For 16 days, though, Norway will be suspended in fantasy, captivated by the Olympics.
They take their sports very seriously here.
There is no Norwegian sports machine, but there is a dedication to perfection and winning, fueled by proceeds from a nationwide lottery.
An Olympic development program was created after Norway's 1988 Olympic debacle in Calgary, Alberta. Four medals, no golds, were simply not acceptable.
By 1992 in Albertville, France, the Norwegians were back on top with 20 medals.
This year, they could win 30.
But this is not a country of spectators who pore over statistics -- it is a nation of athletes engaged in daily exercise.
One in four of Norway's 4.3 million people are active members in the country's 12,000 sports clubs.
"When you are 3 years old, you begin to ski by going into the mountains with your family," said William Engseth, president of the Norwegian Sports Confederation. "I think that is the Norwegian style of life."
Summer is short, winter is long and the determination to play sports is fierce no matter what the weather.
They clear off snow-covered parking lots to kick soccer balls in the winter. They turn gymnasiums into giant team handball arenas.
But most of all, they ski, a tradition that goes back 4,000 years.
The cradle of modern skiing lies 120 miles to the west of Oslo in a village called Morgedal.
There, on a hill overlooking a lake is the tiny one-room cabin once owned by Sondre Norheim. In 1870, he first fashioned skis with bindings that afforded greater control in jumping and downhill turns.

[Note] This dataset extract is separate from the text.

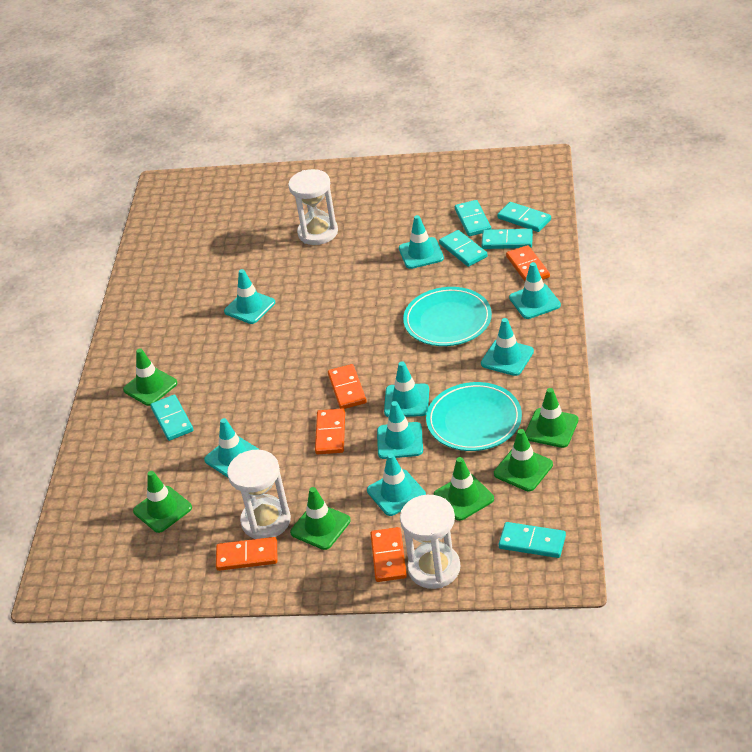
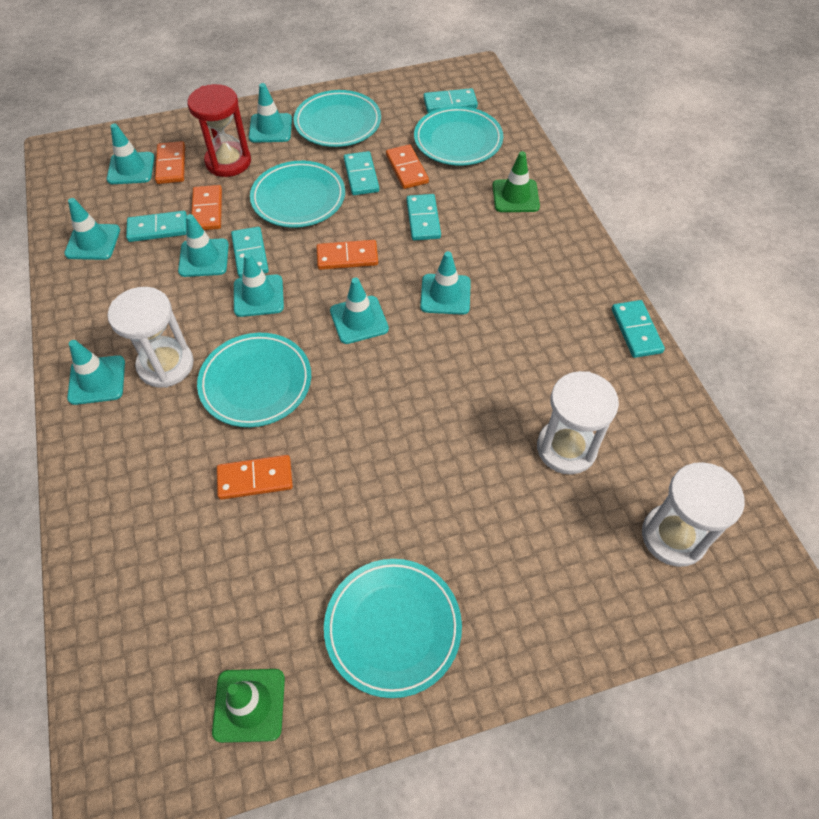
green traffic cone: 6 -> 2
red hourglass: 0 -> 1
turquoise plate: 2 -> 5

Elvind Strondi, 73, Norheim's great-grandnephew, still lives on the land, more than a century after his famous ancestor left Norway for Minot, N.D.
"My home is this hill," Strondi said.
But he shares the home with thousands of visitors, who each year make a pilgrimage to the cabin, to see the modest beginnings of modern skiing.
If Morgedal is the cradle of skiing, then Kongsberg, a mining town 50 miles east toward Oslo, is the mecca of ski jumping.
From 1928 to 1952, the town produced six Olympic jumping medalists.
The bounty of this skiing greatness is housed in the town's museum, where trophies and cups and medals fill row upon row of cases.
The keeper of the Kongsberg flame is Petter Hugsted, a strapping, silver-haired 72-year-old grandfather.